There has long been speculation that GM could sell Opel or move it into a joint venture with French automaker PSA Peugeot Citroen, in which GM maintains partial ownership.
Akerson sought to put an end to those rumors, saying GM must work to strengthen its European business.
“As a global automotive company, GM needs a strong presence in Europe, both in design and development as in manufacturing and sales,” Akerson said, according to Reuters. “Opel is key to our success and enjoys the full support of its parent company.”
However, the chief executive declined to comment when asked if GM’s Opel investment guarantees the brand will remain a GM-owned automaker through 2016. Reuters said Opel Chairman Steve Girsky commented that speculation of a sale was unfounded.
GM posted a $1.8 billion operating loss last year, more than double the $700 million loss reported in 2011. The U.S. automaker expects to achieve profitability in the region in the middle of the decade.
The company’s investment is designed to boost new product launches.
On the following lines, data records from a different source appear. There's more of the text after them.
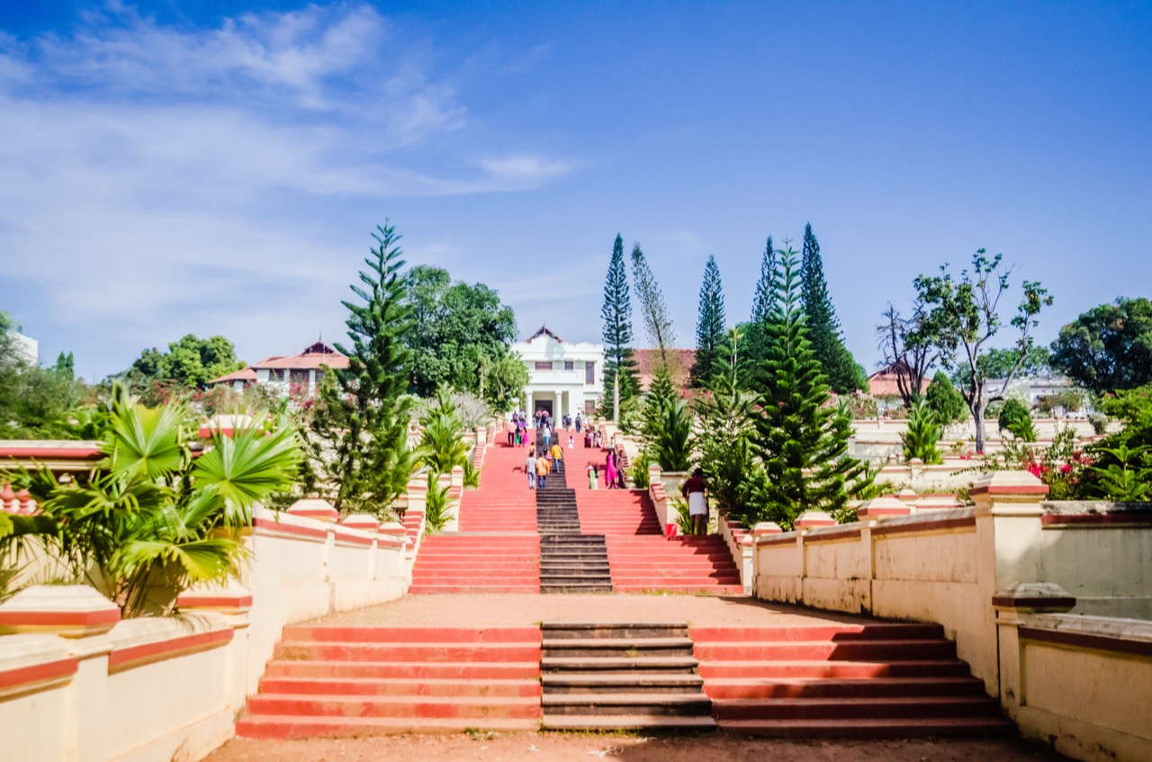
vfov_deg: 36.7
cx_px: 576
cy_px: 381
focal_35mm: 36
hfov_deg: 53.2
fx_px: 1149
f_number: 2.8
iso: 1400
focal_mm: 24
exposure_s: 1/8000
Opel currently plans to release 23 new models and 13 new engines.
Competitors also have struggled in Europe as the car market there narrowed by an estimated 10% in the first quarter and 2012 volumes fell to 17-year lows.
German carmaker Daimler said earlier on Wednesday it may cut its 2013 profit forecast on declining auto demand, while Fiat CEO Sergio Marchionne has warned that losses could come in worse than expected.
GM shares climbed 1.4% to $27.92 in early morning trading.